Aslında maçın 82’nci dakikasına kadar çok daha farklı bir yazı yazmıştım.
Ancak özellikle ikinci yarıda ortaya konan isteksiz futbol, yazımı tamamen değiştirmeme neden oldu.
Mesela değiştirdiğim yazımda;
Sahada 72 dakika kalan ve kendisini sahilde gezintiye çıkmış zanneden Ayite’ye teknik direktör Engin İpekoğlu’nun bu kadar nasıl tahammül edebildiği, Eskişehirspor akın akın Samsunspor kalesine gelirken Kırmızı-Beyazlı takımın savunma oyuncularının onları neden seyrettiğini, teknik direktör Engin İpekoğlu’nun Muhammet Beşir’i neden daha erken tercih etmediğini sormuştum.
Ancak daha sonra bu yazıyı yazmaya karar verdim.
Yönetim ısrarla görevinin başında duruyor, ancak hiçbir şekilde çözüm üretemiyor.
Maddi kaynak yaratamıyor, yaralara merhem olamıyor.
Tamam, iyi niyetli olabilirler.
Fakat bu işler iyi niyetle olmuyor.
Hani bir laf vardır ya;
‘Ya bu deveyi gütmeli ya bu diyardan gitmeli’ diye...
Bizim yönetim ikisini de yapmıyor.
Ne yardan geçiyor, ne serden.
Bir önceki dönem Gençlik ve Spor Bakanı Ak Parti Samsun Milletvekili Akif Çağatay Kılıç’ın görevinden alınmasının ardından maddi kaynak yaratma konusunda dibe vuran Kırmızı-Beyazlı takımın yöneticileri, bence artık radikal kararlar almalı.
Teknik direktör Engin İpekoğlu, sahada gezinen futbolculara bir ayar vermeli, takım içerisindeki disiplinsizliğe dur demek için masaya yumruğunu vurmalı.
Aksi takdirde bunları yapacak fırsat bulamadan görevini kaybedebilir.
Samsunsor ilk kez maddi açıdan sıkıntılı süreçler yaşamıyor.
Ancak bu kadar ruhsuz bir görüntüyü en kötü olduğumuz dönemde bile ortaya koyulmadı.
Taraftarlar haklı olarak “Yönetim istifa. Engin hoca istifa” diyor.

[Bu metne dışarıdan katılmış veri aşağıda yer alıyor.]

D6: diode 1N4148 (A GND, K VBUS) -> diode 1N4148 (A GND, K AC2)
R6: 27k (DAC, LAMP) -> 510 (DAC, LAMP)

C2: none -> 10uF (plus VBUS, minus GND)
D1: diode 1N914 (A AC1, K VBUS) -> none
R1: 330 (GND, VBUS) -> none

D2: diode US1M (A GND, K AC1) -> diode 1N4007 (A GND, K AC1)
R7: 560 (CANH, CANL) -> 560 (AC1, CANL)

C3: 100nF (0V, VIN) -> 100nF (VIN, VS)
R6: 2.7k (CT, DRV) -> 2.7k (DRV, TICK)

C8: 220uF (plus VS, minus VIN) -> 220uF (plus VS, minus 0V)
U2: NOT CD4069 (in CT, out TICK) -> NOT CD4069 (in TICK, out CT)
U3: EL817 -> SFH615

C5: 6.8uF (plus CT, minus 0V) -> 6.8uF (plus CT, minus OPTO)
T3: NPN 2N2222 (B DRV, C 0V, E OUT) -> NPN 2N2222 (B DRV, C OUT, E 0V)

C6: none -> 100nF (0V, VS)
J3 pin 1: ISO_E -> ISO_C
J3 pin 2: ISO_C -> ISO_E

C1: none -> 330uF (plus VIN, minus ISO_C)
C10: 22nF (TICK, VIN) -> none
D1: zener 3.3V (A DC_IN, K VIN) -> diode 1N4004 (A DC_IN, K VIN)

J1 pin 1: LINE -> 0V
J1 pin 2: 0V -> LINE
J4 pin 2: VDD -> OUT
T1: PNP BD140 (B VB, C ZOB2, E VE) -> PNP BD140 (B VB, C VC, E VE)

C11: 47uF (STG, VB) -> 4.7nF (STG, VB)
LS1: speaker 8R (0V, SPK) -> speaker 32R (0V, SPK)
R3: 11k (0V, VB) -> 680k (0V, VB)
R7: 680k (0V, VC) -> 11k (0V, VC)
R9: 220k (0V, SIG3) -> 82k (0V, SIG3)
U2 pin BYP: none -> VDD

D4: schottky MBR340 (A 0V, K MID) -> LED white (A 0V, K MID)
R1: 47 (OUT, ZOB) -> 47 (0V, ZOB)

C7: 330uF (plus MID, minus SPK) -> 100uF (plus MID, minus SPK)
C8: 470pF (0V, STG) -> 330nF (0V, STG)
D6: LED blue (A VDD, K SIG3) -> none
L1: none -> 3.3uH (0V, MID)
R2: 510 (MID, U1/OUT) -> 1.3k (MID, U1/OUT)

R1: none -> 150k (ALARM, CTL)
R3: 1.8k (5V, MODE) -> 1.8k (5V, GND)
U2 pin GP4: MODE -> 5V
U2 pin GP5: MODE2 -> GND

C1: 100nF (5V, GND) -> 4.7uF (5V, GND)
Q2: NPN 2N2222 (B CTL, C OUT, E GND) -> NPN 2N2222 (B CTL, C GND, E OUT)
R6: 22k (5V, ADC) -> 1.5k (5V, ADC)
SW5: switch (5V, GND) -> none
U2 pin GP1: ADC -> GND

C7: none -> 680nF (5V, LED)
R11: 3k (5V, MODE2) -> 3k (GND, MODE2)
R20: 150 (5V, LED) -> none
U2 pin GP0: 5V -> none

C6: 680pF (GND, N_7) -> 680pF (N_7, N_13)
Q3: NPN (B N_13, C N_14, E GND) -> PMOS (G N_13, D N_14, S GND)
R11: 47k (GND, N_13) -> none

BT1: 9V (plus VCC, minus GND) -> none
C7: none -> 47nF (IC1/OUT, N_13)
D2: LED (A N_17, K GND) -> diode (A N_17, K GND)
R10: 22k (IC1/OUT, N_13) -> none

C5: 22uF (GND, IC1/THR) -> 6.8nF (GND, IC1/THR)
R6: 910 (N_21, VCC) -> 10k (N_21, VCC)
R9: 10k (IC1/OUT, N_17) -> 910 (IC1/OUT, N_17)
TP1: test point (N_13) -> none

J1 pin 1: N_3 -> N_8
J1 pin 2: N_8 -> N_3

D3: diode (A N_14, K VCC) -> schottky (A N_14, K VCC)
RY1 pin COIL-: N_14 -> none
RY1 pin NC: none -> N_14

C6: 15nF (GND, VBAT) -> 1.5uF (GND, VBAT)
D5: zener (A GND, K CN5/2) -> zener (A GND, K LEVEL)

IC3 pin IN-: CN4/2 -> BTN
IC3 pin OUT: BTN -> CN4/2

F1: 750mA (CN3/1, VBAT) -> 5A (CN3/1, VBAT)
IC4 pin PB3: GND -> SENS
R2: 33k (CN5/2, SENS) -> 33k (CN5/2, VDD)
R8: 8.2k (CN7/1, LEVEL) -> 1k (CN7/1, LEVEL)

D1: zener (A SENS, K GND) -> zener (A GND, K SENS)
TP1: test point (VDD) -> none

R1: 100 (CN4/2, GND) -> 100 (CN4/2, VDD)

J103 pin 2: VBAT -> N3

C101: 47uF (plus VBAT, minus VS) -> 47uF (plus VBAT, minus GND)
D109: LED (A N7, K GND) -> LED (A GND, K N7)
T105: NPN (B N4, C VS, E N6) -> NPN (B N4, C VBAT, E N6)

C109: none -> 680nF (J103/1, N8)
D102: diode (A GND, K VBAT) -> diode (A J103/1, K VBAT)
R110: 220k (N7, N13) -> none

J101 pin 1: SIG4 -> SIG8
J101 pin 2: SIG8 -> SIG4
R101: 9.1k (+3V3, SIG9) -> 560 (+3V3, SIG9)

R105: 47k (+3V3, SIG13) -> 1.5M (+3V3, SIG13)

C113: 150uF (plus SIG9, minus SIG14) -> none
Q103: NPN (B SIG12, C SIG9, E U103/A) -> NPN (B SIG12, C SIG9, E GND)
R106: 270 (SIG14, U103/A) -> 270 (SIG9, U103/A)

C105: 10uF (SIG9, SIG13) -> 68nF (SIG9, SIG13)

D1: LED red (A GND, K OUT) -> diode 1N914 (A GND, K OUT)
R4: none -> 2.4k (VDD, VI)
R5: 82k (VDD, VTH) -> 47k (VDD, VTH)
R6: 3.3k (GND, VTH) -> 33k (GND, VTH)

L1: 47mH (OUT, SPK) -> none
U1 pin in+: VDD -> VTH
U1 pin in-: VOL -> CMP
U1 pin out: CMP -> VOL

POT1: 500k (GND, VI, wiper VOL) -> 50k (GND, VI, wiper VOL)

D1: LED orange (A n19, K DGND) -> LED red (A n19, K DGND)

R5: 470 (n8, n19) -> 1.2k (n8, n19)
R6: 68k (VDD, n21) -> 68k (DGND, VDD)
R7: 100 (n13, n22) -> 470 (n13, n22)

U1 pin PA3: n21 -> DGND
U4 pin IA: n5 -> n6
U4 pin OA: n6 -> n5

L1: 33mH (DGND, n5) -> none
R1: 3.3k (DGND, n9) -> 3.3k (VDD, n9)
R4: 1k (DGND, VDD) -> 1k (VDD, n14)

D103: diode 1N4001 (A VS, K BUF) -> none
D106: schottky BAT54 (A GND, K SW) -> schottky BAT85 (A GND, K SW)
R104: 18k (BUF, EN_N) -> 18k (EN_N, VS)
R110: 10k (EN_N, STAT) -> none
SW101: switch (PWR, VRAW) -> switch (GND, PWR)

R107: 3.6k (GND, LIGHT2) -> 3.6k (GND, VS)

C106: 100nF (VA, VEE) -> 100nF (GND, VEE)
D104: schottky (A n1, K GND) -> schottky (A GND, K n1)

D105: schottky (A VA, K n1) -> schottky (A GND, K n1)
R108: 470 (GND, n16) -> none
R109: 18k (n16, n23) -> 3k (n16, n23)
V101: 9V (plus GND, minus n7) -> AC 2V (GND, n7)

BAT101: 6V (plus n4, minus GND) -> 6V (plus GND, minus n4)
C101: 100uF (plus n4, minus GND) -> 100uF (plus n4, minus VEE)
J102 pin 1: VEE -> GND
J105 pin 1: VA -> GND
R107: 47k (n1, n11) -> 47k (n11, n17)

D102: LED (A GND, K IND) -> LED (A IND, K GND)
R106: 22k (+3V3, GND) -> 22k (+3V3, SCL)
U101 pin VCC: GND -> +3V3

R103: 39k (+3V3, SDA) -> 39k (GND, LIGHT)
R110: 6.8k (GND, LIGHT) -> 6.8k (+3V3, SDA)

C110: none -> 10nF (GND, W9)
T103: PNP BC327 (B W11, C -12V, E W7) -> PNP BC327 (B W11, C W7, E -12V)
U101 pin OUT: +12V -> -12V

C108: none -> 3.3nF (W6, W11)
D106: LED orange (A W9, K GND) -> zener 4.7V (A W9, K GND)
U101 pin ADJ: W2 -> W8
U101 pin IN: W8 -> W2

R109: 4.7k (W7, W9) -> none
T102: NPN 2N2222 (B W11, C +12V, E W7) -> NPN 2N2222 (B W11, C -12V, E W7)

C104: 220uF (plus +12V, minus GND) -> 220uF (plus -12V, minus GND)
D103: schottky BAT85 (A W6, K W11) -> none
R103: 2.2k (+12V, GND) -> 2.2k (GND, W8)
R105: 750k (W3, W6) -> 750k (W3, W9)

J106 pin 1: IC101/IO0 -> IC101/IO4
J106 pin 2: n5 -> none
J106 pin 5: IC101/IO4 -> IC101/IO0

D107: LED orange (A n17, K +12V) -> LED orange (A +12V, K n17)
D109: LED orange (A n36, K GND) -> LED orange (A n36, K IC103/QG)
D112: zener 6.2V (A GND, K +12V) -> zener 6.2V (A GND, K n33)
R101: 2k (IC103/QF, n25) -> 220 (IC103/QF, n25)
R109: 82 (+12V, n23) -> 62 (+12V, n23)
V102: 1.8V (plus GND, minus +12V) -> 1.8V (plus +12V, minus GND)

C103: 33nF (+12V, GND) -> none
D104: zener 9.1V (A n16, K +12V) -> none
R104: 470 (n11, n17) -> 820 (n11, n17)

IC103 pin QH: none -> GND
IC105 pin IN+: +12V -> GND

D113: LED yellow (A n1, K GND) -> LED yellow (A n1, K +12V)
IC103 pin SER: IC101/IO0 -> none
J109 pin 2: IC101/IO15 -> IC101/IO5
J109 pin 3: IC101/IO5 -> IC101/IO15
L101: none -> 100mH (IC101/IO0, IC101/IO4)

Gelecek süreç neyi gösterir bilinmez.
Ancak bir an önce ciddi anlamda radikal kararlar verilmez ise bazı şeyler için çok geç kalınmış olabilir.
O zaman da bu yükün altından kimse kalkamaz, sebep olanlar da bu ağırlığın altında ezilir kaybolur.